By Kebba Jeffang
Lawyer Abdoulie Fatty, counsel for Ebrima Keita, Musa Fofana and Alasana Jallow, all from Sukuta in the West Coast Region of the country, urged the court to order a mini trial to determine the admissibility of the statements of his clients which the prosecution is seeking to tender as they were obtained involuntarily and in the absence of an independent witness during the investigation process as required by law.
He made this submission while objecting to the prosecution’s attempt to tender the cautionary and voluntary statements of his clients during the evidence in chief of the first prosecution witness Baboucarr Trawally.
Assistant Superintendent of Police (ASP) Amadou Keita appeared for the state in the proceedings on Tuesday, June 21, 2016 at Bundung Magistrates’ Court before Magistrate Momodou S. Jallow.
Addressing the court, counsel Fatty submitted that “following the arrest and detention of the 3 accused persons at the bulldozer based at Holgam in Kanifing, the event that took place during the investigation and before the statements were obtained showed that the whole process was flawed. Therefore, the statements obtained thereafter are inadmissible for the following reasons.”
He said it is the submission of the 1st accused person that during the process of investigation and writing of statements, a pistol was pointed at him and was threatened with violence. He said it was his complaint that he was threatened with death. He said the first accused wrote his own statements three times which were all being rejected as he denied any wrong doing. He said he was threatened and forced to include certain things in his statement. He said it was his submission that he was threatened to do so or risk detention for another month at the base.
“During the process, he was not only mentally tortured but physically beaten severely,” said the counsel.
In respect of the second accused person, counsel Fatty submitted that he was severely beaten by one Baboucarr Trawally, who is the first prosecution witness in this case. Furthermore, he said he was threatened with electrocution and a pistol pointed at him and also with death. He submitted that the officers had already written the statements of the accused who was threatened and forced to thumb print the said statements which he did not write.
The defence counsel further informed the court that his third client submitted that the officers wrote their own statements in his absence and when they called him, One Mbye Bojang, who he said served as an independent witness, forcibly pressed his hand on the statement. He said he was also forced to implicate the other accused persons but he refused to do so. He said the statement that he was forced to thumb print was neither his nor has he thumb printed it voluntarily.

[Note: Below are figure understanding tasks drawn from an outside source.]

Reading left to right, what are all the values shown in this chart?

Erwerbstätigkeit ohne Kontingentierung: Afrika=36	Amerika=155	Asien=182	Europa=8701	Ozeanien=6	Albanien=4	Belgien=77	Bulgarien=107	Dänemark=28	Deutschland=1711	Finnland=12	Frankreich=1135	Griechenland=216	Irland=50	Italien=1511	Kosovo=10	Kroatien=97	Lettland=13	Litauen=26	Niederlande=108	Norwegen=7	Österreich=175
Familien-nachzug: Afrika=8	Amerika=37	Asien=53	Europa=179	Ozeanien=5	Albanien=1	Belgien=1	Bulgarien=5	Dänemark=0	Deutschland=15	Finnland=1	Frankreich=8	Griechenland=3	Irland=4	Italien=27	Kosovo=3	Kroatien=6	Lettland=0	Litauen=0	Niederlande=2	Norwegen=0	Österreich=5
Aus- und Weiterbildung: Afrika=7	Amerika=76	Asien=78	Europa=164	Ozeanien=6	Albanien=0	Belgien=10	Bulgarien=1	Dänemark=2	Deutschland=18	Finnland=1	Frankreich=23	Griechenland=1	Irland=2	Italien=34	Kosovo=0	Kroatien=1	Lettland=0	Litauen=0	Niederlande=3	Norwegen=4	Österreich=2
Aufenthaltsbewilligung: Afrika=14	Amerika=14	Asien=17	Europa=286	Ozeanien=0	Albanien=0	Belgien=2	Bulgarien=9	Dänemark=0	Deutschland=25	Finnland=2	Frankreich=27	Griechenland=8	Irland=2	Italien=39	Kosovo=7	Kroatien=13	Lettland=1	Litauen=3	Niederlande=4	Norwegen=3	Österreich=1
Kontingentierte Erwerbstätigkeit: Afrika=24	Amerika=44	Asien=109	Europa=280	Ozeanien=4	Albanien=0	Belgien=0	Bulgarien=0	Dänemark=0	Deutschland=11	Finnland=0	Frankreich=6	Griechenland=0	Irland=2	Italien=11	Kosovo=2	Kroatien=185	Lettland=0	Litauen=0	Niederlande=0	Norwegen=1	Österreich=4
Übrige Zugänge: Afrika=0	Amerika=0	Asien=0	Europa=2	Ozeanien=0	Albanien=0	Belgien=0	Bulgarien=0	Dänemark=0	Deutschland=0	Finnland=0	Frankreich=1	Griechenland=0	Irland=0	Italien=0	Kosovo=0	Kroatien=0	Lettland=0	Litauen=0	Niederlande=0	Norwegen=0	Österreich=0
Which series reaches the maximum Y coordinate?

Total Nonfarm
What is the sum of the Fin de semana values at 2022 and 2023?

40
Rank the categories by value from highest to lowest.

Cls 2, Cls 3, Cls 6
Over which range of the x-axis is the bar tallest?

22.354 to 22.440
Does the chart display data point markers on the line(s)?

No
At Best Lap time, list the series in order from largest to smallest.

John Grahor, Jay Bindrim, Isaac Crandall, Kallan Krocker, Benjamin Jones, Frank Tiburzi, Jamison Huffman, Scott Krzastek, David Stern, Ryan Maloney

Lawyer Fatty submitted that the primary test for admission of a document is its voluntariness while making reference to section 114 and 31 (2) of Evidence Act which provides that an independent witness who must not be a member of the armed, police and security forces must be present, noting that voluntariness is key. He said where confession is involuntary is when the statement is obtained by violence and fear of prejudice. He said in such case, then the so-called admission becomes inadmissible and it deserves to be rejected by the court for a reason that threat and violence are likely to influence the mind of the suspect which will force him to confess.
“It is the submission of the 1st, 2nd and 3rd accused persons that the so-called independent witness was not actually present at the material time when the statements were obtained. He said the independent witness, Mbye Bojang, only surfaced after the statements had already been obtained. It is my submission that the method employed by the officers before and during the obtaining of the statements is in direct violation of section 114 of the Evidence Act 1994. Never in this case was the submission voluntary because neither an independent witness was present nor had they thumb printed it at their will as required by law. The violation in this case is so blatant and fundamental and I urged this court to reject all these statements outright,” he submitted.
Lawyer Fatty said he is urging the honourable court to use its discretional power to order a mini trial to determine the voluntariness of the confession. “Because the violations are so fundamental that they cannot be remedied by any other means except for the court to reject the prosecution’s application and marked the document sought to be tendered rejected so that the proceedings can continue in the main trial without going through voire dire,” submitted defence counsel Fatty.
In reply to such submission, ASP Keita said he disagreed with the defence counsel that the documents sought to be tendered (cautionary and voluntary statements of the 3 accused persons) are involuntarily obtained. He referred the court to section 3, part 2, Cap1 of Evidence Act regarding the relevance and admissibility of documents.
“It is my submission that in any trial, the court is called upon to decide the facts in the issue, that is to say those principal facts which are necessary to prove in order to establish the claim or a defence. I refer the court to section 24 of the Evidence Act,” submitted the police prosecutor.
At this juncture, the trial magistrate adjourned the matter to 29th June 2016 at 10am for the state to continue with the reply to the defence counsel’s submission.